Topic 11 Revisiting Old Tools
11.1 Discussion
Logistic regression is fit with a technique called maximum likelihood. What is this technique?
Example: flipping a coin 3 times, unknown probability \(p\) of getting heads
- The data: 2 heads, 1 tail
- 3 ways that could have happened:
T, H, H
H, T, H
H, H, T - Each way has probability \(p^2(1-p)\)
- The probability of seeing my data (as a function of \(p\)) is \(3p^2(1-p)\)
- Goal: Find the \(p\) that maximizes that probability
- The 3 doesn’t matter for this, so we usually remove such constant terms.
- \(p^2(1-p)\) is the likelihood function.
- Imagine (in a non-coin flipping situation) that we wanted \(p\) to depend on predictors…can we relate this back to logistic regression?
- Yes!
\[p = \frac{e^{\beta_0 + \beta_1 x_1 + \cdots + \beta_p x_p}}{1 + e^{\beta_0 + \beta_1 x_1 + \cdots + \beta_p x_p}}\] - The value of the likelihood function at the best \(p\) is a number: the likelihood of the data
Connecting to stepwise selection
- For logistic regression, stepwise selection is exactly the same, except that likelihood is used instead of RSS.

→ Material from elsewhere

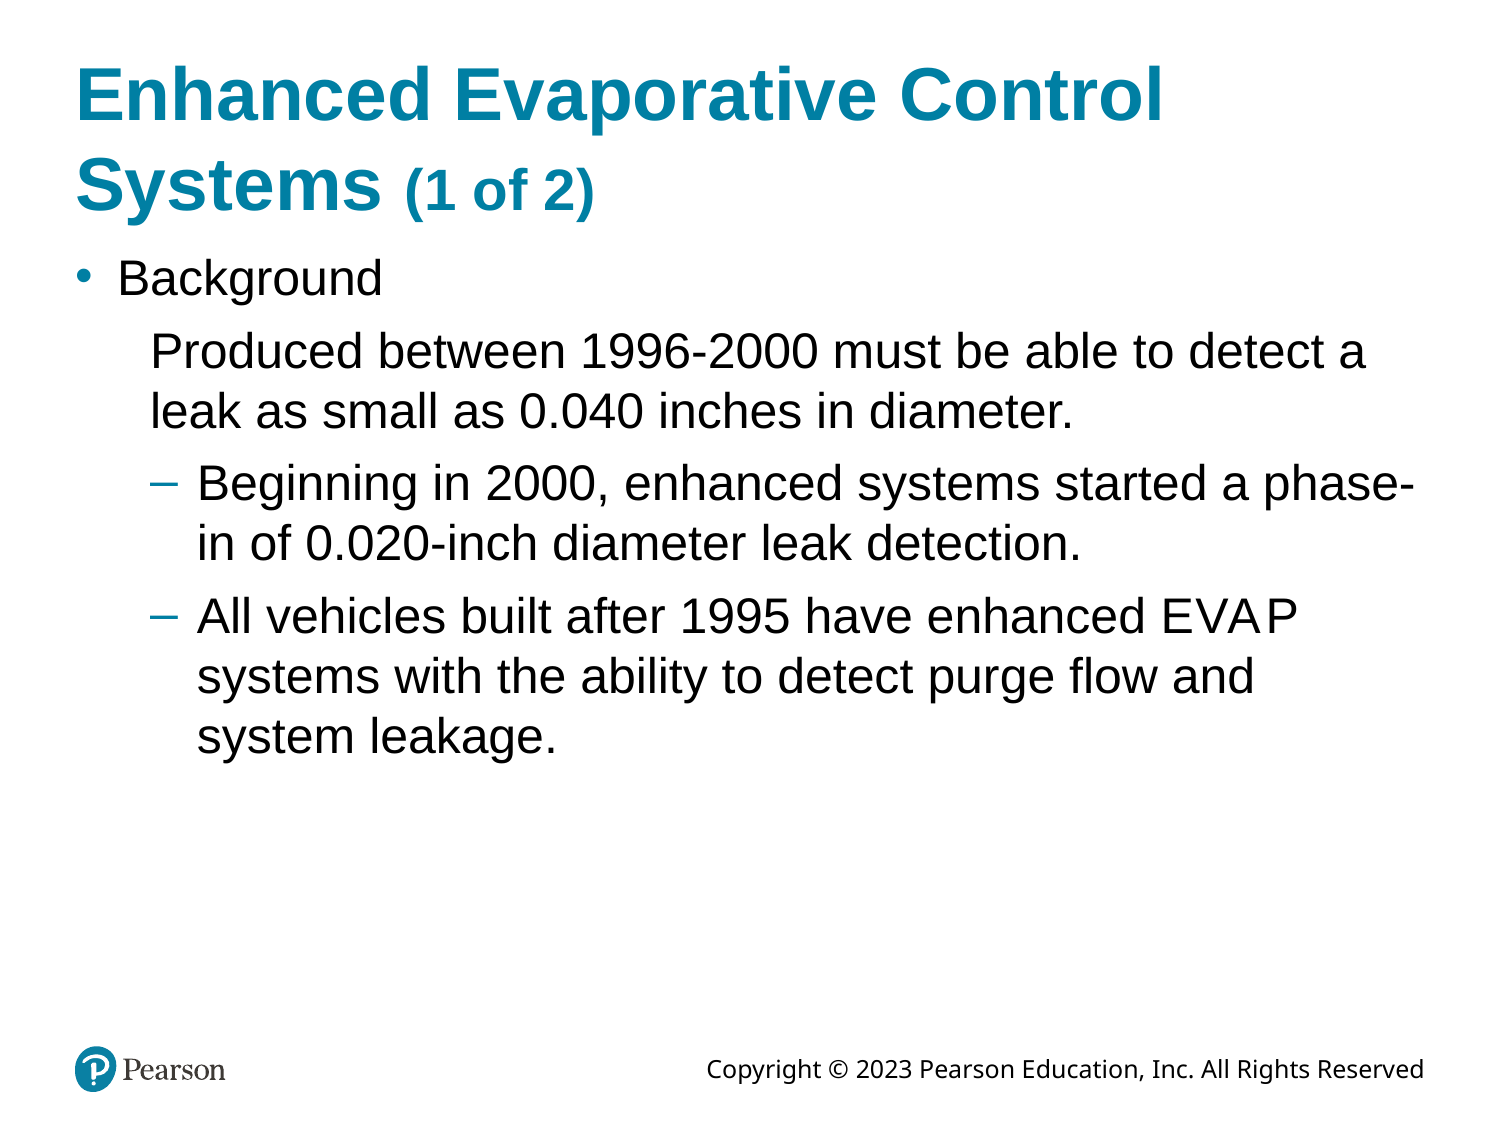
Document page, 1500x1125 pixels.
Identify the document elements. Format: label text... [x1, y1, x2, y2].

title Enhanced Evaporative Control Systems (1 of 2) [75, 37, 1425, 210]
list Background Produced between 1996-2000 must be able to detect a leak as small as 0.040 inches in diameter. Beginning in 2000, enhanced systems started a phase-in of 0.020-inch diameter leak detection. All vehicles built after 1995 have enhanced E V A P systems with the ability to detect purge flow and system leakage. [75, 238, 1425, 888]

- Cross-validated accuracy is an option too.
Connecting to GAMs
- There can be nonlinear relationships between quantitative predictors and log odds as well.
- e.g. \(\text{log odds(foreclosure)} = \beta_0 + f_1(\text{Age}) + f_2(\text{Price})\)
- Build \(f_1\) and \(f_2\) from LOESS or splines
- If relationships are truly nonlinear, should help us improve prediction accuracy.
11.2 Exercises
- Consider how LASSO would be extended to the logistic regression setting. Using the penalized least squares criterion as a reference, how would you write a penalized criterion for logistic regression using the likelihood?
- On a different note unrelated to likelihood, consider the KNN algorithm for regression. How would you modify the algorithm to…
- make a hard classification?
- produce a “soft” classification? A “soft” classification for a test case is an estimated probability of being in each of the \(K\) classes.
A concrete example to frame your answers: say that for a particular test case, you found its 10 nearest neighbors in the training set. 5 were of Class A, 3 of Class B, and 2 of Class C.